Le soglie però tornano a essere più restrittive: per molte famiglie, l’ISEE massimo per accedere sarà 9.530 euro, con estensione fino a 20.000 euro solo per nuclei numerosi con almeno quattro figli. Dal 2026 entrerà inoltre in vigore un nuovo schema di bonus sociali che include anche sconti sulla tassa rifiuti (TARI) insieme a luce, gas e acqua.
Le ricadute per le famiglie
La fine del contributo straordinario significa che molte famiglie che avevano beneficiato del “pacchetto 200 euro” nel 2025 si troveranno senza quel sostegno aggiuntivo. In particolare, chi aveva un ISEE compreso tra 9.530 e 25.000 euro e quindi aveva potuto accedere all’extra sconto si troverà fuori dalla nuova platea.
La decisione si inserisce in un contesto più ampio di stabilizzazione del mercato energetico europeo, con i prezzi all’ingrosso tornati sotto controllo seppure lontani dai livelli pre-crisi e i costi delle migliori tariffe luce e gas continuano a pesare sulla bolletta.
Le novità operative dal 2026
Anche il prossimo anno per il bonus sociale sarà sufficiente presentare la Dichiarazione Sostitutiva Unica (DSU) e avere un ISEE in corso di validità: non sarà necessario fare domande specifiche per la maggior parte delle misure.
Inoltre, le nuove bollette saranno oggetto di semplificazione e maggiore trasparenza: a partire dall’aprile 2026, l’ARERA richiede ai fornitori di energia di ridurre il numero delle voci a solo due componenti principali (quota fissa e quota variabile), rendendo più semplice capire cosa si paga.
Infine, la novità del 2026 è l’inclusione della TARI nel circuito dei bonus sociali: lo sconto sulla tassa rifiuti sarà pari al 25% per i nuclei familiari che ne avranno diritto.

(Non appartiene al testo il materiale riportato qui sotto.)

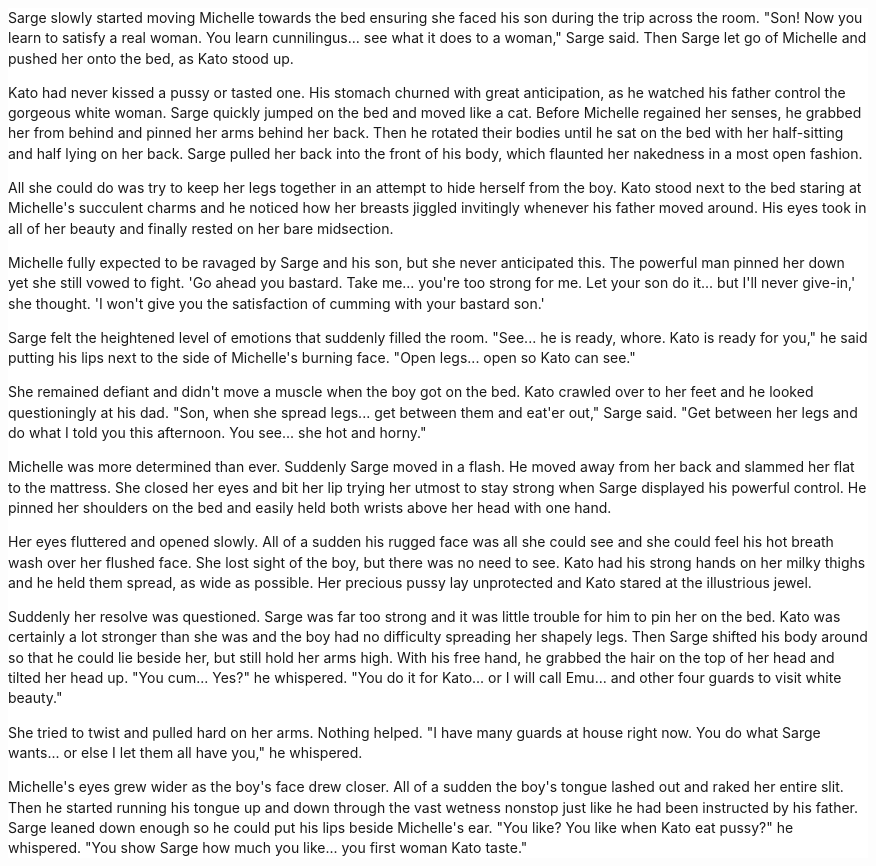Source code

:  Sarge slowly started moving Michelle towards the bed ensuring she faced his son during the trip across the room. "Son! Now you learn to satisfy a real woman. You learn cunnilingus... see what it does to a woman," Sarge said. Then Sarge let go of Michelle and pushed her onto the bed, as Kato stood up. 

 Kato had never kissed a pussy or tasted one. His stomach churned with great anticipation, as he watched his father control the gorgeous white woman. Sarge quickly jumped on the bed and moved like a cat. Before Michelle regained her senses, he grabbed her from behind and pinned her arms behind her back. Then he rotated their bodies until he sat on the bed with her half-sitting and half lying on her back. Sarge pulled her back into the front of his body, which flaunted her nakedness in a most open fashion. 

 All she could do was try to keep her legs together in an attempt to hide herself from the boy. Kato stood next to the bed staring at Michelle's succulent charms and he noticed how her breasts jiggled invitingly whenever his father moved around. His eyes took in all of her beauty and finally rested on her bare midsection. 

 Michelle fully expected to be ravaged by Sarge and his son, but she never anticipated this. The powerful man pinned her down yet she still vowed to fight. 'Go ahead you bastard. Take me... you're too strong for me. Let your son do it... but I'll never give-in,' she thought. 'I won't give you the satisfaction of cumming with your bastard son.' 

 Sarge felt the heightened level of emotions that suddenly filled the room. "See... he is ready, whore. Kato is ready for you," he said putting his lips next to the side of Michelle's burning face. "Open legs... open so Kato can see." 

 She remained defiant and didn't move a muscle when the boy got on the bed. Kato crawled over to her feet and he looked questioningly at his dad. "Son, when she spread legs... get between them and eat'er out," Sarge said. "Get between her legs and do what I told you this afternoon. You see... she hot and horny." 

 Michelle was more determined than ever. Suddenly Sarge moved in a flash. He moved away from her back and slammed her flat to the mattress. She closed her eyes and bit her lip trying her utmost to stay strong when Sarge displayed his powerful control. He pinned her shoulders on the bed and easily held both wrists above her head with one hand. 

 Her eyes fluttered and opened slowly. All of a sudden his rugged face was all she could see and she could feel his hot breath wash over her flushed face. She lost sight of the boy, but there was no need to see. Kato had his strong hands on her milky thighs and he held them spread, as wide as possible. Her precious pussy lay unprotected and Kato stared at the illustrious jewel. 

 Suddenly her resolve was questioned. Sarge was far too strong and it was little trouble for him to pin her on the bed. Kato was certainly a lot stronger than she was and the boy had no difficulty spreading her shapely legs. Then Sarge shifted his body around so that he could lie beside her, but still hold her arms high. With his free hand, he grabbed the hair on the top of her head and tilted her head up. "You cum... Yes?" he whispered. "You do it for Kato... or I will call Emu... and other four guards to visit white beauty." 

 She tried to twist and pulled hard on her arms. Nothing helped. "I have many guards at house right now. You do what Sarge wants... or else I let them all have you," he whispered. 

 Michelle's eyes grew wider as the boy's face drew closer. All of a sudden the boy's tongue lashed out and raked her entire slit. Then he started running his tongue up and down through the vast wetness nonstop just like he had been instructed by his father. Sarge leaned down enough so he could put his lips beside Michelle's ear. "You like? You like when Kato eat pussy?" he whispered. "You show Sarge how much you like... you first woman Kato taste." 
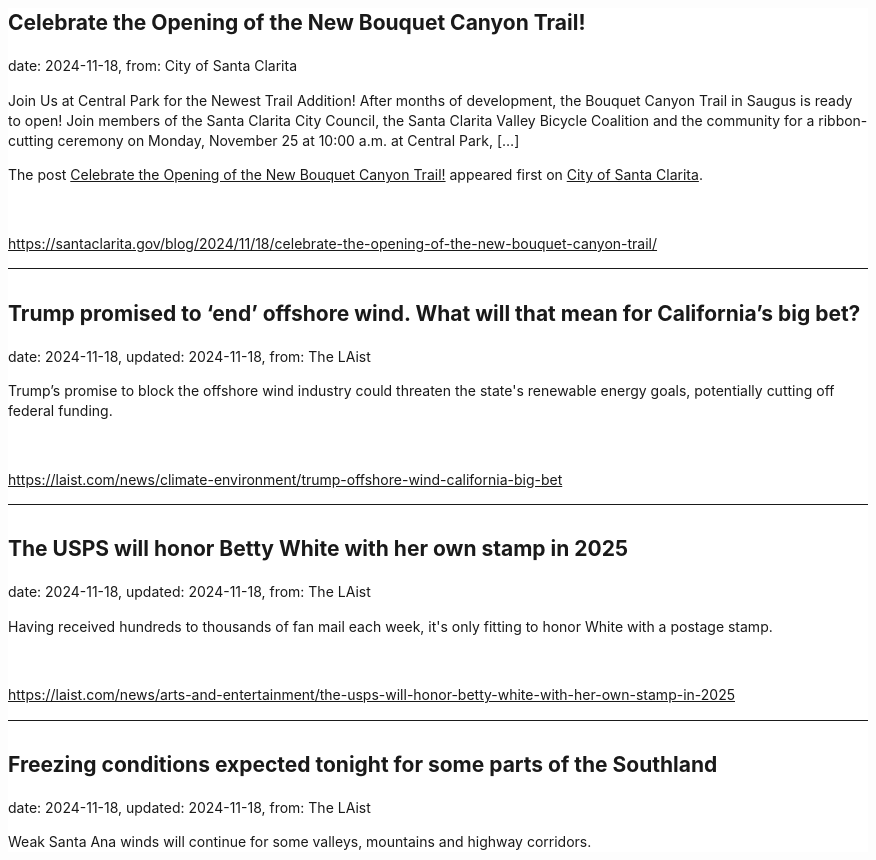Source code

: 
## Celebrate the Opening of the New Bouquet Canyon Trail!

date: 2024-11-18, from: City of Santa Clarita

<p>Join Us at Central Park for the Newest Trail Addition! After months of development, the Bouquet Canyon Trail in Saugus is ready to open! Join members of the Santa Clarita City Council, the Santa Clarita Valley Bicycle Coalition and the community for a ribbon-cutting ceremony on Monday, November 25 at 10:00 a.m. at Central Park, [&#8230;]</p>
<p>The post <a href="https://santaclarita.gov/blog/2024/11/18/celebrate-the-opening-of-the-new-bouquet-canyon-trail/">Celebrate the Opening of the New Bouquet Canyon Trail!</a> appeared first on <a href="https://santaclarita.gov">City of Santa Clarita</a>.</p>
 

<br> 

<https://santaclarita.gov/blog/2024/11/18/celebrate-the-opening-of-the-new-bouquet-canyon-trail/>

---

## Trump promised to ‘end’ offshore wind. What will that mean for California’s big bet?

date: 2024-11-18, updated: 2024-11-18, from: The LAist

Trump’s promise to block the offshore wind industry could threaten the state's renewable energy goals, potentially cutting off federal funding. 

<br> 

<https://laist.com/news/climate-environment/trump-offshore-wind-california-big-bet>

---

## The USPS will honor Betty White with her own stamp in 2025

date: 2024-11-18, updated: 2024-11-18, from: The LAist

Having received hundreds to thousands of fan mail each week, it's only fitting to honor White with a postage stamp. 

<br> 

<https://laist.com/news/arts-and-entertainment/the-usps-will-honor-betty-white-with-her-own-stamp-in-2025>

---

## Freezing conditions expected tonight for some parts of the Southland

date: 2024-11-18, updated: 2024-11-18, from: The LAist

Weak Santa Ana winds will continue for some valleys, mountains and highway corridors.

Come orientarsi per le utenze
Per le famiglie interessate è fondamentale verificare entro la fine dell’anno la propria situazione ISEE e controllare l’applicazione del bonus sulle bollette. Anche chi ha diritto al bonus sociale, infatti, deve mantenere attività come la presentazione della DSU aggiornata. In caso contrario, lo sconto potrebbe non essere riconosciuto.
Inoltre, è utile monitorare le proprie tariffe e valutare se il fornitore applica correttamente lo sconto. Alcune associazioni di consumatori segnalano che lo “scatto” automatico può richiedere mesi e che occorre fare attenzione alle bollette successive alla verifica.